| GIVEN TEXT |
——

Search Solutions 2017 review

Search Solutions is one of my favourite search events of the year – small, focused and varied, with presentations from both the largest and smallest players in the world of search, drawn from both industry and academia.

This year’s event started with Edgar Meij of Bloomberg, who Flax have helped in the past with their large-scale search and alerting systems. I’d seen most of the details in this talk before so I won’t dwell on them but will thank Bloomberg again for their commitment and contributions to the open source community, particularly to Solr and our Luwak stored search library. Mark Fea of LexisNexis was up next with a talk about taxonomies and how they have built a semi-automated classification system combining supervised machine learning and Boolean rules-based systems: a pragmatic approach to combine the strengths of both approaches as machine learning isn’t always as clever as one might want, and Boolean rules can be hard to build and maintain. Like Bloomberg they are working at large scale: Mark mentioned taxonomies of 21,000 terms and 9 levels, applied to over 1 billion documents.

——

| DATA LISTING |
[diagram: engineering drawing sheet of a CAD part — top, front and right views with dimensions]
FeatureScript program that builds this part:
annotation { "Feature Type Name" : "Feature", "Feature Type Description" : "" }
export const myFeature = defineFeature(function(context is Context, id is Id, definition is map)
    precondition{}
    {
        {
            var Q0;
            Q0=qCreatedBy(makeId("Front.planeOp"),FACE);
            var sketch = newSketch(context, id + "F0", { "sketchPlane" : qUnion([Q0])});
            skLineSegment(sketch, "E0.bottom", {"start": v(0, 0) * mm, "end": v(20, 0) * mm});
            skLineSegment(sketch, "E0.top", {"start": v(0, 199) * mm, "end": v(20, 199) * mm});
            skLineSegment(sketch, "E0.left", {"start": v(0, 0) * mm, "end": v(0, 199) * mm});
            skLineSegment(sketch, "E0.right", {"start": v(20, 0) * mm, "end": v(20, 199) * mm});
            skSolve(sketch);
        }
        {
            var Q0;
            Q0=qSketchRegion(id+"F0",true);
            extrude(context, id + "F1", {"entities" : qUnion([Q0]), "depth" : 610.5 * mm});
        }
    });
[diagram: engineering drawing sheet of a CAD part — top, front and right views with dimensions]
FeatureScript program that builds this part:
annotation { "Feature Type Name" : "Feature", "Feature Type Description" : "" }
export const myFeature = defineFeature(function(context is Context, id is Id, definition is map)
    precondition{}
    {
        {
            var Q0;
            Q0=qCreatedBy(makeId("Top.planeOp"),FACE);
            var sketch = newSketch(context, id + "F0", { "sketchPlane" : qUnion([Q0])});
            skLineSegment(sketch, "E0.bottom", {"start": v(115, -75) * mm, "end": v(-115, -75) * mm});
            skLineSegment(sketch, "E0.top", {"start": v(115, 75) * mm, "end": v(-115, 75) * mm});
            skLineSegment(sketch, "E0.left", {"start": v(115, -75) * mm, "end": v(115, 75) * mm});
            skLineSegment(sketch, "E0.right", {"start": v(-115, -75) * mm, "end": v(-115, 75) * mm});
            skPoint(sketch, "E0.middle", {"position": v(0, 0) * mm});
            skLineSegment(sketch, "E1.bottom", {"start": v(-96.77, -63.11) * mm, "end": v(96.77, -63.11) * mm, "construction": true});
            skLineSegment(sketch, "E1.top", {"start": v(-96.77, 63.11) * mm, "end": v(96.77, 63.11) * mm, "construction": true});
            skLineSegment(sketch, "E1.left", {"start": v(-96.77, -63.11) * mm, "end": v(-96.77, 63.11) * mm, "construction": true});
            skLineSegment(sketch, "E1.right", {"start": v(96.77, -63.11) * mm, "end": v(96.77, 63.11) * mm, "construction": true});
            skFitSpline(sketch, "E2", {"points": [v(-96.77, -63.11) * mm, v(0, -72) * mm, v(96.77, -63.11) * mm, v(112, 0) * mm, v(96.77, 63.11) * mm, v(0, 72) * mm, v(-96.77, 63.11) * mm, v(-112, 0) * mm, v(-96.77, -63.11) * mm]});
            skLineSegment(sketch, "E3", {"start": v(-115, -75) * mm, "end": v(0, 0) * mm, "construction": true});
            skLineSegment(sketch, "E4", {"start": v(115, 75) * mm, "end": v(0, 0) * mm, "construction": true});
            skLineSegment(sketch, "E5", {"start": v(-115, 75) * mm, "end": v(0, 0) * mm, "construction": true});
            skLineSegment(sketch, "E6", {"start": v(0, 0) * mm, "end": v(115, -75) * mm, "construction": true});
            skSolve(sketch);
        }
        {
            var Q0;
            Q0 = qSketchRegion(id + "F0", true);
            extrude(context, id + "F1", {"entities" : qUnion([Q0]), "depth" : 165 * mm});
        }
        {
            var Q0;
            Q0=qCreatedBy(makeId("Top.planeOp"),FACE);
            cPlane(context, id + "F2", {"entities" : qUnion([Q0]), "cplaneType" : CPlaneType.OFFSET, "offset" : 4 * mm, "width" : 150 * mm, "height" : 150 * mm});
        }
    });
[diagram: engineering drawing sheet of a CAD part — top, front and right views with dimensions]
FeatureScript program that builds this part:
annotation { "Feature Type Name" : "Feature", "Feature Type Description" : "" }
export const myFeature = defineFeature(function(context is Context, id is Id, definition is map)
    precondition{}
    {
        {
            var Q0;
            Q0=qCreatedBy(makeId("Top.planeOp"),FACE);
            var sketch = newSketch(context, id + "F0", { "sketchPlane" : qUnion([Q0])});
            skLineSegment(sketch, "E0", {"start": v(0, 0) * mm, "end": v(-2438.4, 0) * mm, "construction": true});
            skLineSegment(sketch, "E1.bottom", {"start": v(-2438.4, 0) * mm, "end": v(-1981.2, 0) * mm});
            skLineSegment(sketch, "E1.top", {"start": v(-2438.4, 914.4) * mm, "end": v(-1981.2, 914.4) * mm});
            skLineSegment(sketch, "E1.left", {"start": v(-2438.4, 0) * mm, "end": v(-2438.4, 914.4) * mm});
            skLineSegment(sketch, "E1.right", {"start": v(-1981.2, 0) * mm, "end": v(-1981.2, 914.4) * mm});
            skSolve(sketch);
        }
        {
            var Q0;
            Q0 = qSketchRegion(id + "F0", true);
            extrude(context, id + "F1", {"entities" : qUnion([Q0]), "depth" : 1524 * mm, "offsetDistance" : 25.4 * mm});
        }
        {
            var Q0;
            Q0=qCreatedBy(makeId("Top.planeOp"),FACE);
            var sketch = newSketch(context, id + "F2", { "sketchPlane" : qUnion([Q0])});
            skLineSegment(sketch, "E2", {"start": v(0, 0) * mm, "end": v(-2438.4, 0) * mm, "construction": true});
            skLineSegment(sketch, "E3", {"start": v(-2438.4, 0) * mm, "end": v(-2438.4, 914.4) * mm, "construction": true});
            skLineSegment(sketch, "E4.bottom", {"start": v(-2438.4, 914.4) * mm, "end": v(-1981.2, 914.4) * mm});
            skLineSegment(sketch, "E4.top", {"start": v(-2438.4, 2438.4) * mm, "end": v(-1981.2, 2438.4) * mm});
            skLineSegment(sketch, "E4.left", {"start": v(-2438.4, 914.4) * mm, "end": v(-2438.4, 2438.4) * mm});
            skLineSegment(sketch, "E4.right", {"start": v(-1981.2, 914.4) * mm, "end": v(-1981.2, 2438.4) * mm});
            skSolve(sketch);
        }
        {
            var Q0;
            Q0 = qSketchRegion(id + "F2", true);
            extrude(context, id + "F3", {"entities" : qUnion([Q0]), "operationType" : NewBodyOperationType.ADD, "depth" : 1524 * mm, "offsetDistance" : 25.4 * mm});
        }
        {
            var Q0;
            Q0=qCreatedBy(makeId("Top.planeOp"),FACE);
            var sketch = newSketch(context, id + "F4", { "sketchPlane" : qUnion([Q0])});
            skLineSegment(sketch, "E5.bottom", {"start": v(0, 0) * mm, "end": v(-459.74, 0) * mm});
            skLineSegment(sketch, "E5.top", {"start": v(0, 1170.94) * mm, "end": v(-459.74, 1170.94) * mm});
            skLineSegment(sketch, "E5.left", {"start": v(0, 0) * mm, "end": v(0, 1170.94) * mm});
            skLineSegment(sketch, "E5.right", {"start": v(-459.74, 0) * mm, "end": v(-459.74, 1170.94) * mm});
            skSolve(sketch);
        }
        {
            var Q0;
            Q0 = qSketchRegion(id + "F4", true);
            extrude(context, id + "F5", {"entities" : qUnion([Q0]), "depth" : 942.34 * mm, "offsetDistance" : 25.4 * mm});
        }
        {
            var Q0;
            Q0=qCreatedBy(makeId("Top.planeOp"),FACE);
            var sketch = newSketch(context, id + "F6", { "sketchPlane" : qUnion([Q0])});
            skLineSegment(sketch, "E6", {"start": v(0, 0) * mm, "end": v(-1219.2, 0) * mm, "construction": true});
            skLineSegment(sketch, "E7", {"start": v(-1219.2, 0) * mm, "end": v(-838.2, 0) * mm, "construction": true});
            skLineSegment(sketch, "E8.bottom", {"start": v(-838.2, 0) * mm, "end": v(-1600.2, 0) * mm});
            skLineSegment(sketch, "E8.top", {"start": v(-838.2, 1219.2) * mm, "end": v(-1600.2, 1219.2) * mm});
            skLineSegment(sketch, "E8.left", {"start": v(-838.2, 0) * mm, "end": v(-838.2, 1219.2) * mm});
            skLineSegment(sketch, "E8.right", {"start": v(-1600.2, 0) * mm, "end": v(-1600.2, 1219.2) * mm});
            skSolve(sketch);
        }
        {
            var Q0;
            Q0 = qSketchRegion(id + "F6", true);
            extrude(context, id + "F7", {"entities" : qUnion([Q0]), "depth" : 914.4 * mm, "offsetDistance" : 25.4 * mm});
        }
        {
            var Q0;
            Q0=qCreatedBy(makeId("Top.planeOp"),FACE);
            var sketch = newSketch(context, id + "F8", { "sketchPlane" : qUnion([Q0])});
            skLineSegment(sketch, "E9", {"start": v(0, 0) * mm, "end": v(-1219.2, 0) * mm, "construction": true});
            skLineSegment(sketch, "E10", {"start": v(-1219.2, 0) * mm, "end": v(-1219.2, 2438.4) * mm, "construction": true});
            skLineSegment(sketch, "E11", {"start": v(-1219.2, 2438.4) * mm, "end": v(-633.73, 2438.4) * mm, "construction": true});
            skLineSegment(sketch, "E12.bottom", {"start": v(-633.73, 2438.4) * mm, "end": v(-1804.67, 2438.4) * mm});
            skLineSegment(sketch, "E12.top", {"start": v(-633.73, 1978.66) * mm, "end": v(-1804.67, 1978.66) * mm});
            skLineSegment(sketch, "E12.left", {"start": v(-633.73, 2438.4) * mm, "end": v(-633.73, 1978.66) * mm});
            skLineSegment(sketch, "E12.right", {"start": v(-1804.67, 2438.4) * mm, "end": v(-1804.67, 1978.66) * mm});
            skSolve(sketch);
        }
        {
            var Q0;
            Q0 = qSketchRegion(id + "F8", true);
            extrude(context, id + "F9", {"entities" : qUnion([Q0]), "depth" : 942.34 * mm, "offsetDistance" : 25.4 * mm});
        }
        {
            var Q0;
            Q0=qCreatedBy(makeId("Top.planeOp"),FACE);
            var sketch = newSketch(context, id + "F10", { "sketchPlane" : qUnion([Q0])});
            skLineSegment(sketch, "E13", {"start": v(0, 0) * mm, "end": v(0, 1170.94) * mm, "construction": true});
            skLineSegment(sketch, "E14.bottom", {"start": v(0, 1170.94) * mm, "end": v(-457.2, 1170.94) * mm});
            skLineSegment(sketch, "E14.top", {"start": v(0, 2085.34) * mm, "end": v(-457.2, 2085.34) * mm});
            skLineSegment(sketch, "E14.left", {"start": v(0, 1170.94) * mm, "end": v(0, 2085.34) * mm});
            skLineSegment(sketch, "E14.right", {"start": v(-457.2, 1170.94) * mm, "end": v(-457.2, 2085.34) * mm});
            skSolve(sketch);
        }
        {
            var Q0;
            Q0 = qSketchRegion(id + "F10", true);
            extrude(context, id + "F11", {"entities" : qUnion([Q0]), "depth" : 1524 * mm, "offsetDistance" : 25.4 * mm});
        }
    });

——

| WORK REQUEST A |
Answer these questions using the Search Solutions 2017 review:
(i) Who opened this year's event, and what organization was he from?
(ii) Which two kinds of systems does the LexisNexis classification system combine?
(iii) To how many documents are the taxonomies Mark Fea mentioned applied?
| WORK REQUEST B |
Quote the stretch of the Search Solutions 2017 review from "Search Solutions is" through "industry and academia.".

| YOUR SOLUTION A |
(i) Edgar Meij of Bloomberg.
(ii) Supervised machine learning and Boolean rules-based systems.
(iii) Over 1 billion documents.

| YOUR SOLUTION B |
Search Solutions is one of my favourite search events of the year – small, focused and varied, with presentations from both the largest and smallest players in the world of search, drawn from both industry and academia.